I am not sure if is possible to do this (due to the way machine learning works): Cartographic map labeling is a problem that can pretty much only be solved via neural networks / machine-learning, since it is NP-hard. Current algorithms are only a manual approximation of what could be done using machine learning. My idea was to train a model using data from existing (manually produced) cartographic maps. An interesting paper on this topic is here.
However, the problem is this: Maps that go into print production usually receive some form of manual cartography. A neural network will never be as good as a human. So what I am doing is (for each label) saving the manual edits into a separate file. This means that I am not saving the whole map, but only the manual edits made by the cartographer. The goal is for the map to be “reproducible”, i.e. I need to be able to open the map with the same configuration after a few years, apply the manual corrections again and receive the same map (in terms of label placement). This makes it possible to easily update the map (for addition / removal of labels) without manually editing all labels all over again.
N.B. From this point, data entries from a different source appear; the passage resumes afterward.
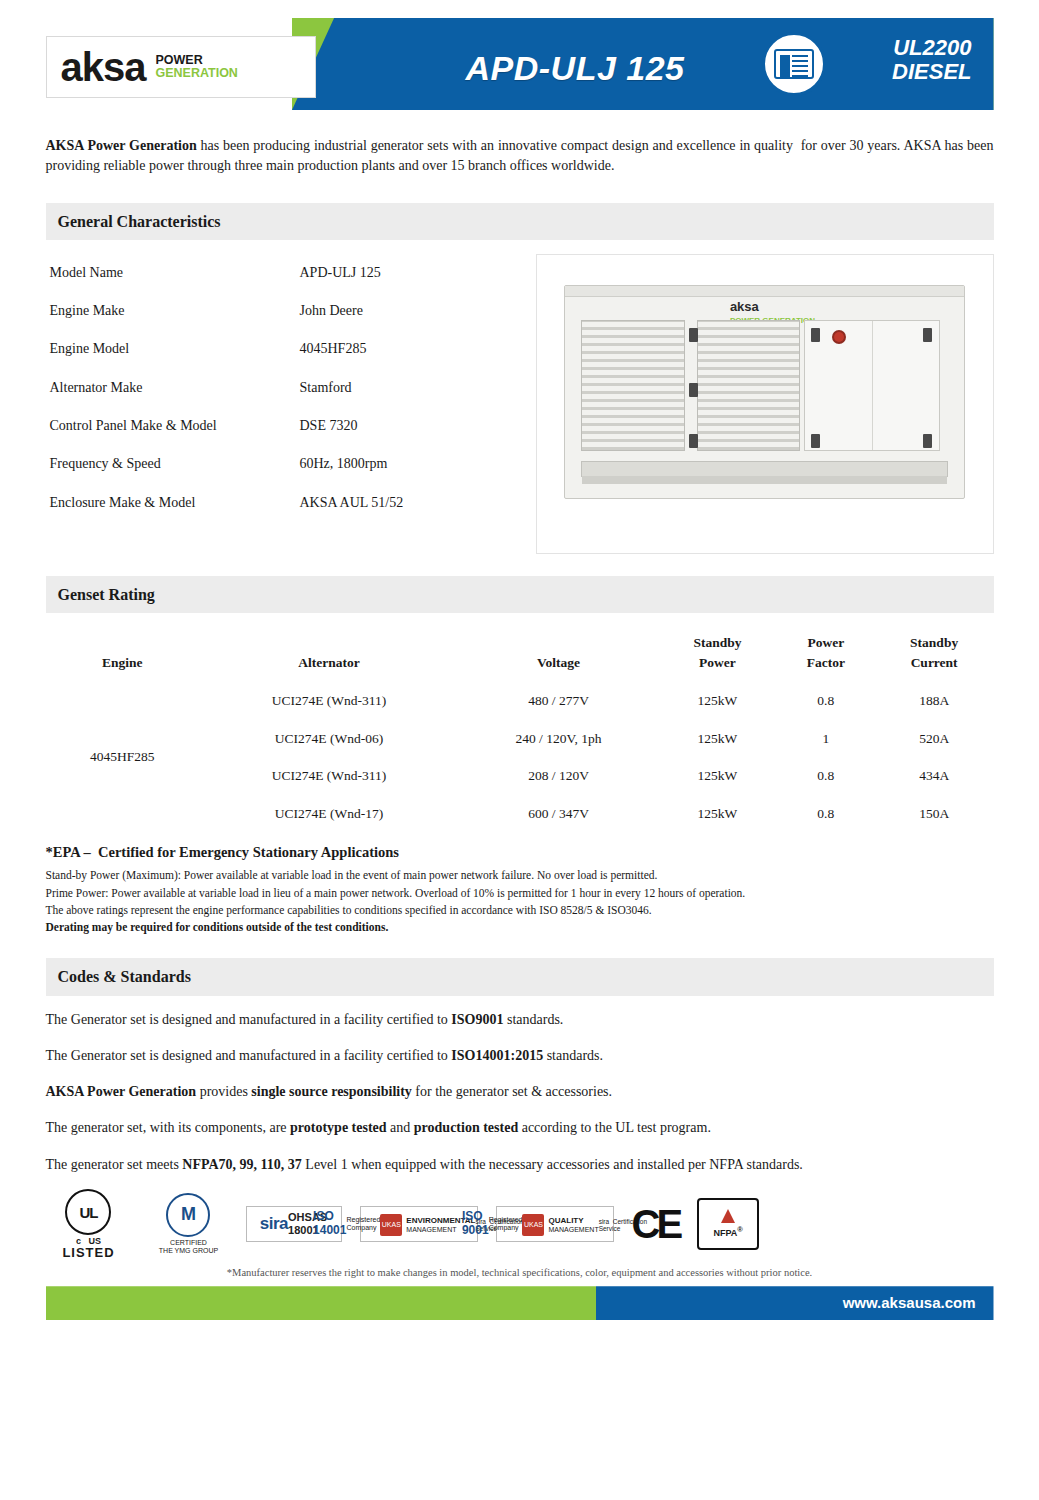aksa
POWER
GENERATION
APD-ULJ 125
UL2200
DIESEL
AKSA Power Generation has been producing industrial generator sets with an innovative compact design and excellence in quality for over 30 years. AKSA has been providing reliable power through three main production plants and over 15 branch offices worldwide.
General Characteristics
| Model Name | APD-ULJ 125 |
| Engine Make | John Deere |
| Engine Model | 4045HF285 |
| Alternator Make | Stamford |
| Control Panel Make & Model | DSE 7320 |
| Frequency & Speed | 60Hz, 1800rpm |
| Enclosure Make & Model | AKSA AUL 51/52 |
aksaPOWER GENERATION
Genset Rating
| Engine | Alternator | Voltage | Standby Power | Power Factor | Standby Current |
| --- | --- | --- | --- | --- | --- |
| 4045HF285 | UCI274E (Wnd-311) | 480 / 277V | 125kW | 0.8 | 188A |
| UCI274E (Wnd-06) | 240 / 120V, 1ph | 125kW | 1 | 520A |
| UCI274E (Wnd-311) | 208 / 120V | 125kW | 0.8 | 434A |
| UCI274E (Wnd-17) | 600 / 347V | 125kW | 0.8 | 150A |
*EPA – Certified for Emergency Stationary Applications
Stand-by Power (Maximum): Power available at variable load in the event of main power network failure. No over load is permitted.
Prime Power: Power available at variable load in lieu of a main power network. Overload of 10% is permitted for 1 hour in every 12 hours of operation.
The above ratings represent the engine performance capabilities to conditions specified in accordance with ISO 8528/5 & ISO3046.
Derating may be required for conditions outside of the test conditions.
Codes & Standards
The Generator set is designed and manufactured in a facility certified to ISO9001 standards.
The Generator set is designed and manufactured in a facility certified to ISO14001:2015 standards.
AKSA Power Generation provides single source responsibility for the generator set & accessories.
The generator set, with its components, are prototype tested and production tested according to the UL test program.
The generator set meets NFPA70, 99, 110, 37 Level 1 when equipped with the necessary accessories and installed per NFPA standards.
UL
c US
LISTED
M
CERTIFIED
THE YMG GROUP
sira
OHSAS
18001
ISO 14001
Registered Company
UKAS
ENVIRONMENTALMANAGEMENT
sira Certification Service
ISO 9001
Registered Company
UKAS
QUALITYMANAGEMENT
sira Certification Service
CE
NFPA®
*Manufacturer reserves the right to make changes in model, technical specifications, color, equipment and accessories without prior notice.
www.aksausa.com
Now, how do you determine the initial positions for the labels? The initial algorithm I wrote just places the labels (let’s say: labels for a road) on the first two points of the line. Then the cartographer manually moves the label to the correct position and rotation.
To keep this work to a minimum, I thought of using a neural network and train it on existing maps (using classifications such as text size, importance, etc.). But in order for maps to be reproducible in this way, the initial positioning algorithm has to be stable – if you give it the same map data, it has to give the same output. So my question is if it is possible to construct a neural network that can be “paused” or “versioned”, i.e. I can tell the cartographer, “these manual edits were done with generation 2.000.000” – if he loads the trained model, would it yield the same results, i.e. would the labeling be stable? Or is it truly a “black box” where you never know exactly what you’re going to get?
This is not regarding any software or frameworks, just a hypothetical question if it would be possible, from the way that neural networks work.